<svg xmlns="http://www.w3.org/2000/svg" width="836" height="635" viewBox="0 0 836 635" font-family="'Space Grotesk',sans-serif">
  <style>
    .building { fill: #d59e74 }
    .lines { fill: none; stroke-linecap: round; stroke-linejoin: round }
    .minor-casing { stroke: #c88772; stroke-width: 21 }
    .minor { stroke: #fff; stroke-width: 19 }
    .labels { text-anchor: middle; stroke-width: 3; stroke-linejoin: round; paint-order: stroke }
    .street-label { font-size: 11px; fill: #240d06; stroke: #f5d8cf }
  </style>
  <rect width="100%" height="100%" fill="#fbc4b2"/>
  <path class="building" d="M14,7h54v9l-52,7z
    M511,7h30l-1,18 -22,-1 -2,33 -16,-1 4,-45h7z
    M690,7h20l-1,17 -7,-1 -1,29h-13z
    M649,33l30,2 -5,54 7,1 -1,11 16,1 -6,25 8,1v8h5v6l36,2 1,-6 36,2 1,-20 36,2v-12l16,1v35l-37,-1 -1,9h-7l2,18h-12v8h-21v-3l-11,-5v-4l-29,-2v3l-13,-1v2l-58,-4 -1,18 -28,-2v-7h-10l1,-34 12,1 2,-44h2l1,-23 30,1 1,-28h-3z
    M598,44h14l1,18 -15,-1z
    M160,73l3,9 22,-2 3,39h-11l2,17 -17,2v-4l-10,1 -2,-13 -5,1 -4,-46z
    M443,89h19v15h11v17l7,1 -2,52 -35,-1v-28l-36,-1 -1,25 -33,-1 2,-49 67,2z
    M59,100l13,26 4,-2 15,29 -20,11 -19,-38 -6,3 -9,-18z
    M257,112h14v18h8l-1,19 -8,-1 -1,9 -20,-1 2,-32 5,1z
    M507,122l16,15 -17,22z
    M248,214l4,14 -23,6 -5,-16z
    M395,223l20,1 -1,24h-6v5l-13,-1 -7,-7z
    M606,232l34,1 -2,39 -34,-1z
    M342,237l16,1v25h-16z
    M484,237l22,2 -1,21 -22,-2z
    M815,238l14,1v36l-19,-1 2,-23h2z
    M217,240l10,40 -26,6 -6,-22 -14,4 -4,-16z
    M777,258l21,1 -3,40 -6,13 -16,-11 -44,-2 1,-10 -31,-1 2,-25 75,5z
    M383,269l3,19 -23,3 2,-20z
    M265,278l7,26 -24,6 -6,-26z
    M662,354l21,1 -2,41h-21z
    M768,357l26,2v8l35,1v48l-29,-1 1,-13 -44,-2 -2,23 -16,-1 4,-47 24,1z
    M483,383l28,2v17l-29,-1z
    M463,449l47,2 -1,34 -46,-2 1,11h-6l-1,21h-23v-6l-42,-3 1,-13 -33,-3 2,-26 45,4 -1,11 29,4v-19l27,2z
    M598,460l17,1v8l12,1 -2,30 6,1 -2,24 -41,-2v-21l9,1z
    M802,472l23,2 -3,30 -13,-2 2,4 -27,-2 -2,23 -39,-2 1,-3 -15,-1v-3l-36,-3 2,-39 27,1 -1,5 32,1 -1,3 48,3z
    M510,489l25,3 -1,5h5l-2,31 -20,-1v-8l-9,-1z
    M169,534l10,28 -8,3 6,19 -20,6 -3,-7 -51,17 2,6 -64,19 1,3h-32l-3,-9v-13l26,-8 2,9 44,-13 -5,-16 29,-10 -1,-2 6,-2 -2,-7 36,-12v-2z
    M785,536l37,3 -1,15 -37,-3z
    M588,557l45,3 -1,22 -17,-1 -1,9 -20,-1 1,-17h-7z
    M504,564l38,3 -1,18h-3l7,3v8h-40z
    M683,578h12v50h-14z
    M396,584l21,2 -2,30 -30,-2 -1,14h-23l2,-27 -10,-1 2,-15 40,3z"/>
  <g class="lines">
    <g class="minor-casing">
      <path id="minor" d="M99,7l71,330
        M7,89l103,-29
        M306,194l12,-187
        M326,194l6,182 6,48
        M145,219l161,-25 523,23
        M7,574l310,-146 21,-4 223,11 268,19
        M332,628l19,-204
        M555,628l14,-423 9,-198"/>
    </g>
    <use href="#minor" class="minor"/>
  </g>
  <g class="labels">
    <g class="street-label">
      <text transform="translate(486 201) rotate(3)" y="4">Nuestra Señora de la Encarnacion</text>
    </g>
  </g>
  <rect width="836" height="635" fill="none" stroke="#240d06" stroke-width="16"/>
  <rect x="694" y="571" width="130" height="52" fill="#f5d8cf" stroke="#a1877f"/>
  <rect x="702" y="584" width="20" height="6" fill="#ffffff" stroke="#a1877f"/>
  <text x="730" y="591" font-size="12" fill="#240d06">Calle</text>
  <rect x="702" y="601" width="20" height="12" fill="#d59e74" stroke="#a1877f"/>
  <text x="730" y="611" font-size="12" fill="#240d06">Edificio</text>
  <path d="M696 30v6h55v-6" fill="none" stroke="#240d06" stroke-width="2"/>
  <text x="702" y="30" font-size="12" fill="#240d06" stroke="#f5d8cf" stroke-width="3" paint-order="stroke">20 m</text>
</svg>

····················

AIM OF THE EXERCISE:
Locate and copy each line in the data above that includes the word "lines".

RESPONSE TO THIS TASK:
    .lines { fill: none; stroke-linecap: round; stroke-linejoin: round }
  <g class="lines">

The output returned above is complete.